Work to complete
Reproduce the listing below line for line, starting at its first line and ending at the line that contains "Stream ID 不可能被重复使用，如果一条连接上面", with both ends included. Leave the pictures out of your answer.

Input material

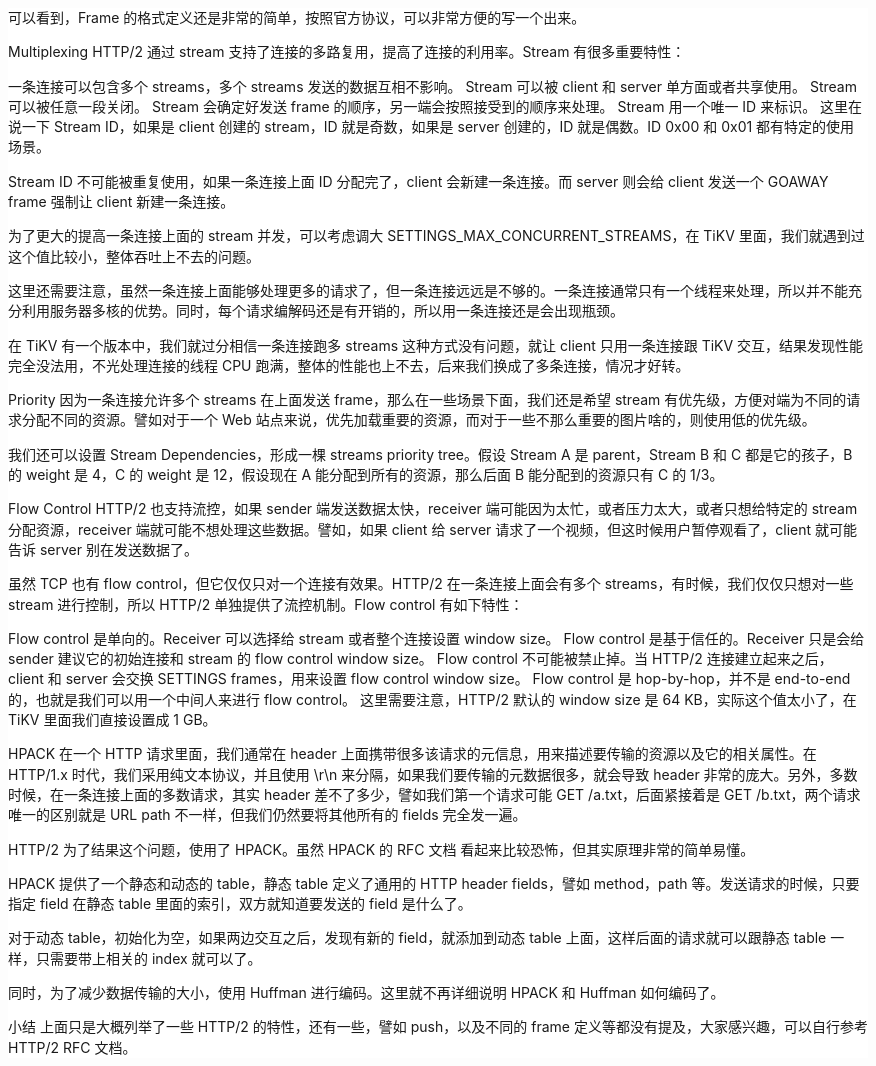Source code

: 可以看到，Frame 的格式定义还是非常的简单，按照官方协议，可以非常方便的写一个出来。

Multiplexing
HTTP/2 通过 stream 支持了连接的多路复用，提高了连接的利用率。Stream 有很多重要特性：

一条连接可以包含多个 streams，多个 streams 发送的数据互相不影响。
Stream 可以被 client 和 server 单方面或者共享使用。
Stream 可以被任意一段关闭。
Stream 会确定好发送 frame 的顺序，另一端会按照接受到的顺序来处理。
Stream 用一个唯一 ID 来标识。
这里在说一下 Stream ID，如果是 client 创建的 stream，ID 就是奇数，如果是 server 创建的，ID 就是偶数。ID 0x00 和 0x01 都有特定的使用场景。

Stream ID 不可能被重复使用，如果一条连接上面 ID 分配完了，client 会新建一条连接。而 server 则会给 client 发送一个 GOAWAY frame 强制让 client 新建一条连接。

为了更大的提高一条连接上面的 stream 并发，可以考虑调大 SETTINGS_MAX_CONCURRENT_STREAMS，在 TiKV 里面，我们就遇到过这个值比较小，整体吞吐上不去的问题。

这里还需要注意，虽然一条连接上面能够处理更多的请求了，但一条连接远远是不够的。一条连接通常只有一个线程来处理，所以并不能充分利用服务器多核的优势。同时，每个请求编解码还是有开销的，所以用一条连接还是会出现瓶颈。

在 TiKV 有一个版本中，我们就过分相信一条连接跑多 streams 这种方式没有问题，就让 client 只用一条连接跟 TiKV 交互，结果发现性能完全没法用，不光处理连接的线程 CPU 跑满，整体的性能也上不去，后来我们换成了多条连接，情况才好转。

Priority
因为一条连接允许多个 streams 在上面发送 frame，那么在一些场景下面，我们还是希望 stream 有优先级，方便对端为不同的请求分配不同的资源。譬如对于一个 Web 站点来说，优先加载重要的资源，而对于一些不那么重要的图片啥的，则使用低的优先级。

我们还可以设置 Stream Dependencies，形成一棵 streams priority tree。假设 Stream A 是 parent，Stream B 和 C 都是它的孩子，B 的 weight 是 4，C 的 weight 是 12，假设现在 A 能分配到所有的资源，那么后面 B 能分配到的资源只有 C 的 1/3。

Flow Control
HTTP/2 也支持流控，如果 sender 端发送数据太快，receiver 端可能因为太忙，或者压力太大，或者只想给特定的 stream 分配资源，receiver 端就可能不想处理这些数据。譬如，如果 client 给 server 请求了一个视频，但这时候用户暂停观看了，client 就可能告诉 server 别在发送数据了。

虽然 TCP 也有 flow control，但它仅仅只对一个连接有效果。HTTP/2 在一条连接上面会有多个 streams，有时候，我们仅仅只想对一些 stream 进行控制，所以 HTTP/2 单独提供了流控机制。Flow control 有如下特性：

Flow control 是单向的。Receiver 可以选择给 stream 或者整个连接设置 window size。
Flow control 是基于信任的。Receiver 只是会给 sender 建议它的初始连接和 stream 的 flow control window size。
Flow control 不可能被禁止掉。当 HTTP/2 连接建立起来之后，client 和 server 会交换 SETTINGS frames，用来设置 flow control window size。
Flow control 是 hop-by-hop，并不是 end-to-end 的，也就是我们可以用一个中间人来进行 flow control。
这里需要注意，HTTP/2 默认的 window size 是 64 KB，实际这个值太小了，在 TiKV 里面我们直接设置成 1 GB。

HPACK
在一个 HTTP 请求里面，我们通常在 header 上面携带很多该请求的元信息，用来描述要传输的资源以及它的相关属性。在 HTTP/1.x 时代，我们采用纯文本协议，并且使用 \r\n 来分隔，如果我们要传输的元数据很多，就会导致 header 非常的庞大。另外，多数时候，在一条连接上面的多数请求，其实 header 差不了多少，譬如我们第一个请求可能 GET /a.txt，后面紧接着是 GET /b.txt，两个请求唯一的区别就是 URL path 不一样，但我们仍然要将其他所有的 fields 完全发一遍。

HTTP/2 为了结果这个问题，使用了 HPACK。虽然 HPACK 的 RFC 文档 看起来比较恐怖，但其实原理非常的简单易懂。

HPACK 提供了一个静态和动态的 table，静态 table 定义了通用的 HTTP header fields，譬如 method，path 等。发送请求的时候，只要指定 field 在静态 table 里面的索引，双方就知道要发送的 field 是什么了。

对于动态 table，初始化为空，如果两边交互之后，发现有新的 field，就添加到动态 table 上面，这样后面的请求就可以跟静态 table 一样，只需要带上相关的 index 就可以了。

同时，为了减少数据传输的大小，使用 Huffman 进行编码。这里就不再详细说明 HPACK 和 Huffman 如何编码了。

小结
上面只是大概列举了一些 HTTP/2 的特性，还有一些，譬如 push，以及不同的 frame 定义等都没有提及，大家感兴趣，可以自行参考 HTTP/2 RFC 文档。
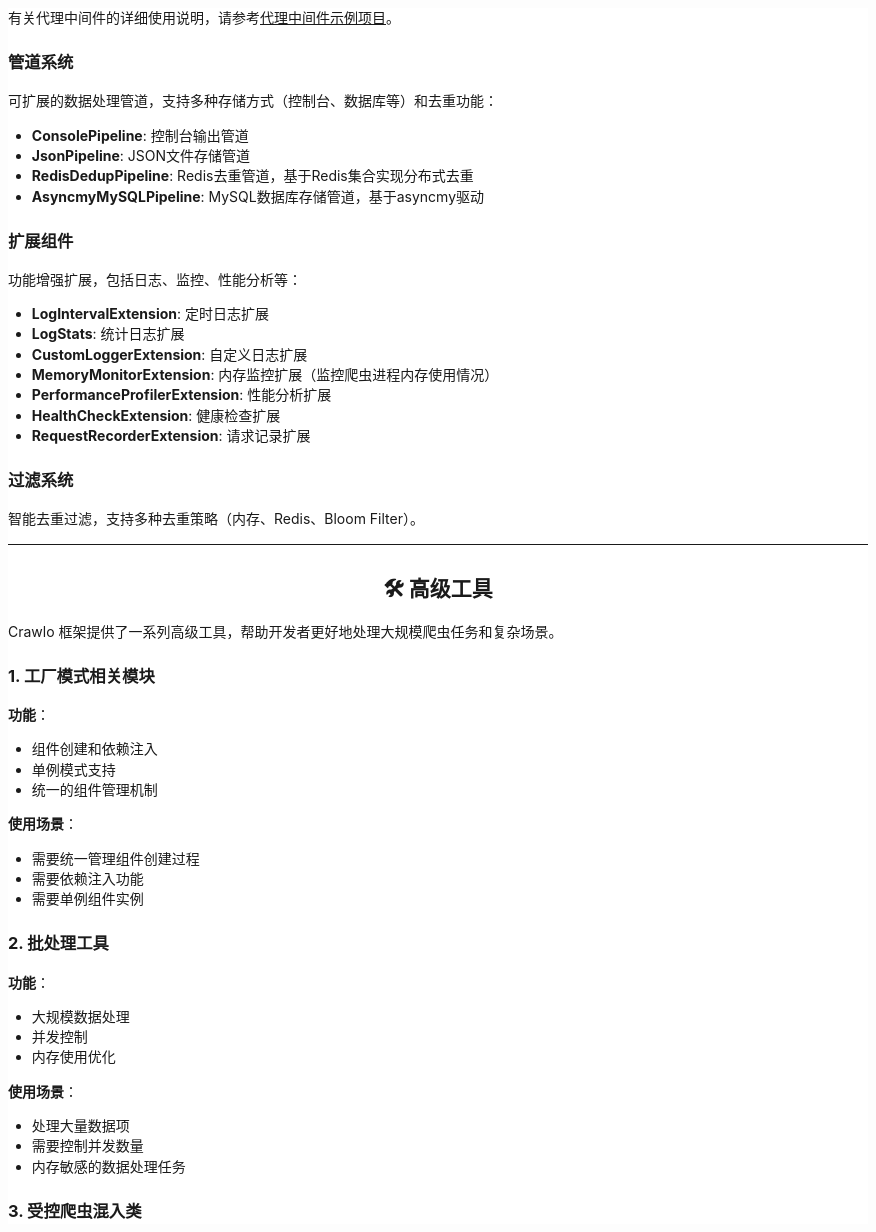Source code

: 有关代理中间件的详细使用说明，请参考[代理中间件示例项目](examples/simple_proxy_example/)。

### 管道系统
可扩展的数据处理管道，支持多种存储方式（控制台、数据库等）和去重功能：
- **ConsolePipeline**: 控制台输出管道
- **JsonPipeline**: JSON文件存储管道
- **RedisDedupPipeline**: Redis去重管道，基于Redis集合实现分布式去重
- **AsyncmyMySQLPipeline**: MySQL数据库存储管道，基于asyncmy驱动

### 扩展组件
功能增强扩展，包括日志、监控、性能分析等：
- **LogIntervalExtension**: 定时日志扩展
- **LogStats**: 统计日志扩展
- **CustomLoggerExtension**: 自定义日志扩展
- **MemoryMonitorExtension**: 内存监控扩展（监控爬虫进程内存使用情况）
- **PerformanceProfilerExtension**: 性能分析扩展
- **HealthCheckExtension**: 健康检查扩展
- **RequestRecorderExtension**: 请求记录扩展

### 过滤系统
智能去重过滤，支持多种去重策略（内存、Redis、Bloom Filter）。

---


<h2 align="center">🛠️ 高级工具</h2>

Crawlo 框架提供了一系列高级工具，帮助开发者更好地处理大规模爬虫任务和复杂场景。

### 1. 工厂模式相关模块

**功能**：
- 组件创建和依赖注入
- 单例模式支持
- 统一的组件管理机制

**使用场景**：
- 需要统一管理组件创建过程
- 需要依赖注入功能
- 需要单例组件实例

### 2. 批处理工具

**功能**：
- 大规模数据处理
- 并发控制
- 内存使用优化

**使用场景**：
- 处理大量数据项
- 需要控制并发数量
- 内存敏感的数据处理任务

### 3. 受控爬虫混入类
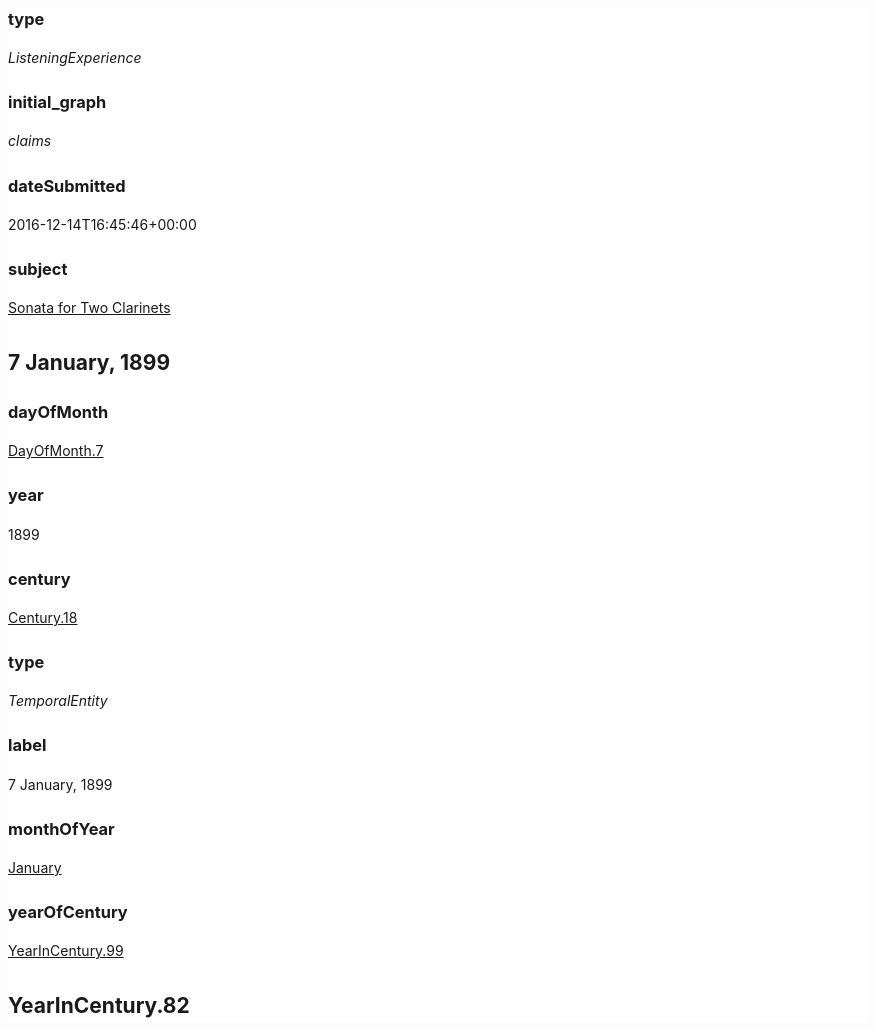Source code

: ### type


*ListeningExperience*

### initial_graph


*claims*

### dateSubmitted


2016-12-14T16:45:46+00:00

### subject


[Sonata for Two Clarinets](#Sonata-for-Two-Clarinets)

## 7 January, 1899

### dayOfMonth


[DayOfMonth.7](#DayOfMonth.7)

### year


1899

### century


[Century.18](#Century.18)

### type


*TemporalEntity*

### label


7 January, 1899

### monthOfYear


[January](#January)

### yearOfCentury


[YearInCentury.99](#YearInCentury.99)

## YearInCentury.82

Solution
Source code

: 可以看到，Frame 的格式定义还是非常的简单，按照官方协议，可以非常方便的写一个出来。

Multiplexing
HTTP/2 通过 stream 支持了连接的多路复用，提高了连接的利用率。Stream 有很多重要特性：

一条连接可以包含多个 streams，多个 streams 发送的数据互相不影响。
Stream 可以被 client 和 server 单方面或者共享使用。
Stream 可以被任意一段关闭。
Stream 会确定好发送 frame 的顺序，另一端会按照接受到的顺序来处理。
Stream 用一个唯一 ID 来标识。
这里在说一下 Stream ID，如果是 client 创建的 stream，ID 就是奇数，如果是 server 创建的，ID 就是偶数。ID 0x00 和 0x01 都有特定的使用场景。

Stream ID 不可能被重复使用，如果一条连接上面 ID 分配完了，client 会新建一条连接。而 server 则会给 client 发送一个 GOAWAY frame 强制让 client 新建一条连接。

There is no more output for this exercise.